The co-pilot was depressed and receiving psychiatric care

Published: March 27, 2015 at 10:27am

pilot depression

His girlfriend had left him, and there were other problems. The Times (London) reports that Lufthansa knew that he was in psychiatric care.

I shall go out on a limb here, and expect the usual reaction from those who insist that mental illness is treated like physical illness. I have always been completely against that, though I can see that the people who campaign for this mean very well and that their concerns are genuine.

The fact is that mental illness and physical illness are completely different, and there is a reason why people have concerns about those with mental illness, concerns which they do not have about people with physical illness. Physical illness does not make people behave in weird ways that are a danger to themselves and others. It does not make them unpredictable and it does not put them in the high-risk category. Mental illness does. That’s why people treat those with mental illness differently to those with physical illness, and they are right.

It’s a safety issue. It doesn’t mean that people with mental illness should be treated like pariahs – of course not. But it does mean that they should not be treated like people with physical illness and left in their jobs, when they might imperil themselves and above all, many others.

Stop treating mental illness as though it’s like physical illness. Stop talking about mental illness as though it’s like diabetes, or cancer. It’s not. It’s different. Mental illness by its very definition changes an individual’s thoughts and behaviour. That is what identifies it for what it is.
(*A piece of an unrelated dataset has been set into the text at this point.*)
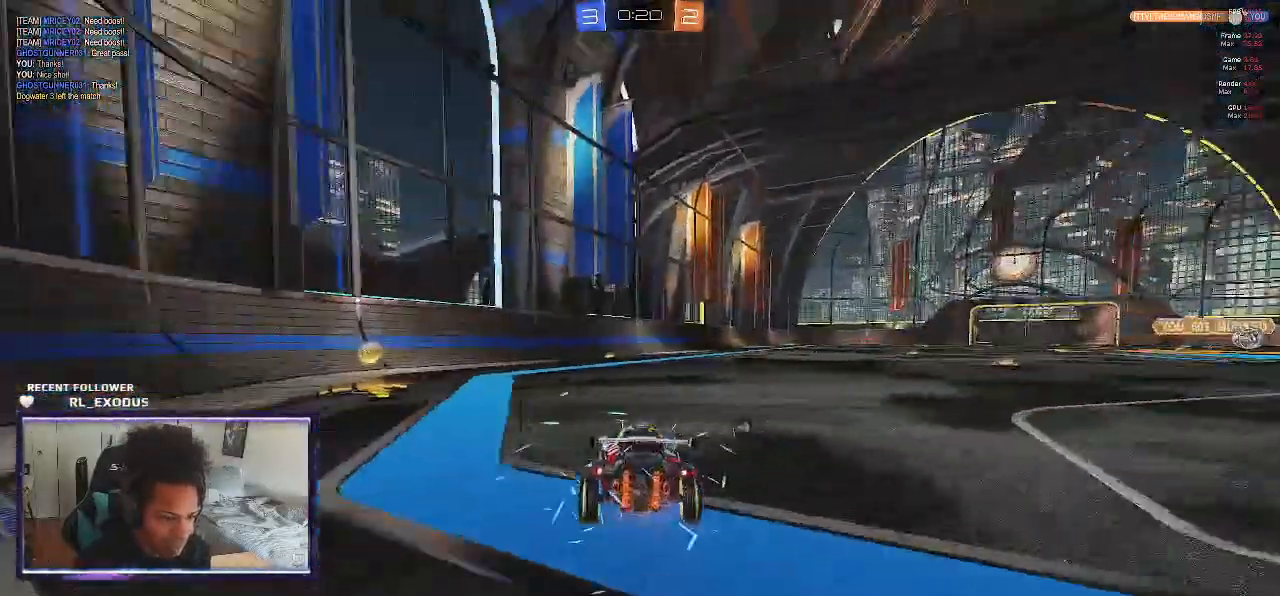
{"buttons": ["SQUARE", "R2"], "left_stick": "left", "right_stick": "center"}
Depressed people in psychiatric care need to be kept away from their jobs if those jobs involve responsibility for anything at all. You don’t take risks with the lives and property of others (or yours) just to be politically correct. People with mental illness can be dangerous. This co-pilot might not have been the type to bring out a knife and stab people indiscriminately, but that does not mean his level of emotional detachment from those anonymous people in the back of his plane would not prevent him from taking them down with him.

The trouble is that you never know what a seemingly harmless person with mental illness can do until it’s too late. So don’t take the risk to begin with. Mental illness is exactly what it says on the tin. It is not diabetes. It is not hypertension.